In zijn latere onderzoek heeft Myron Scholes zich met name beziggehouden met de exploitatie van (inter)nationale belastingverschillen en
de invloed van dividenden op de waarden van aandelen. Het werk van Merton heeft echter duidelijk een grotere invloed gehad op de
latere literatuur.
Ook Fischer Black heeft later belangrijk onderzoek op het terrein van de afgeleide financiële instrumenten verricht. Een formule voor het
prijzen van opties en futures draagt zijn naam, evenals een benaderingsmethode voor het waarderen van Amerikaanse call opties. Ook
heeft hij gewerkt aan de waardering van renteafhankelijke opties. Daarnaast heeft hij gepubliceerd op de volgende gebieden: waardering
van aandelen, portefeuillebeheer, belastingen en de conjunctuurgolf- en monetaire theorie.
Een leuk extraatje
Fischer Black verliet in 1984 zijn academische positie voor een baan bij de investeringsbank Goldman Sachs, waar hij later partner werd.
Ondanks zijn overstap naar de praktijk bleef hij erg actief op wetenschappelijk gebied. Goldman hoopte met Black niet alleen een
theoreticus met een groot gevoel voor praktische relevantie binnen te halen, maar ook een mogelijke Nobelprijswinnaar. Ofschoon
Merton en Scholes beiden nog verbonden zijn aan een Amerikaanse universiteit, vormen deze posities niet hun hoofdwerkzaamheden. In
1992 accepteerde Scholes een positie bij Goldmans grote concurrent Salomon Brothers. Enige jaren geleden hebben Merton en Scholes
samen met onder andere een voormalige handelaar van Salomon Brothers, John Meriwether, een eigen investeringsmaatschappij
opgezet. Deze maatschappij, genaamd Long-Term Capital Management, is gespecialiseerd in het opzetten van hedge funds, die
gebaseerd zijn op de ontwikkelde theorie. Door te beleggen in speculatieve instrumenten, maar de risico’s voor een groot deel af te
dekken, zoals Black, Merton en Scholes in hun theorie deden voor eenvoudige opties, heeft Long-Term Capital Management de
afgelopen jaren uitbundige winsten gemaakt. Het geldbedrag van de Nobel- prijs is voor deze laureaten daarom waarschijnlijk niet meer
dan een aardig extraatje. De commerciële waarde voor hun bedrijf is voor hen waarschijnlijk veel groter.
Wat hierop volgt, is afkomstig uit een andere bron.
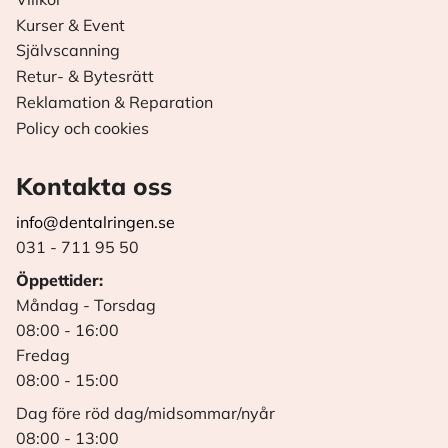
Kurser & Event
Självscanning
Retur- & Bytesrätt
Reklamation & Reparation
Policy och cookies
Kontakta oss
info@dentalringen.se
031 - 711 95 50
Öppettider:
Måndag - Torsdag
08:00 - 16:00
Fredag
08:00 - 15:00
Dag före röd dag/midsommar/nyår
08:00 - 13:00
1 Een goede beschrijving van de samenwerking tussen de drie onderzoekers is te vinden in P. Bernstein, Capital ideas, 1992, The Free
Press, New York. Dit boek is een aanrader voor iedereen geïnteresseerd in de ontstaansgeschiedeni van de belangrijkste theorieën in de
financiering.
2 De formule kan eenvoudig worden aangepast voor aandelen, waarop wel dividenden worde uitgekeerd.
3 F. Black en M. Scholes, The pricing of options and corporate liabilities, Journal of Political Economy, 1973, blz. 637-654.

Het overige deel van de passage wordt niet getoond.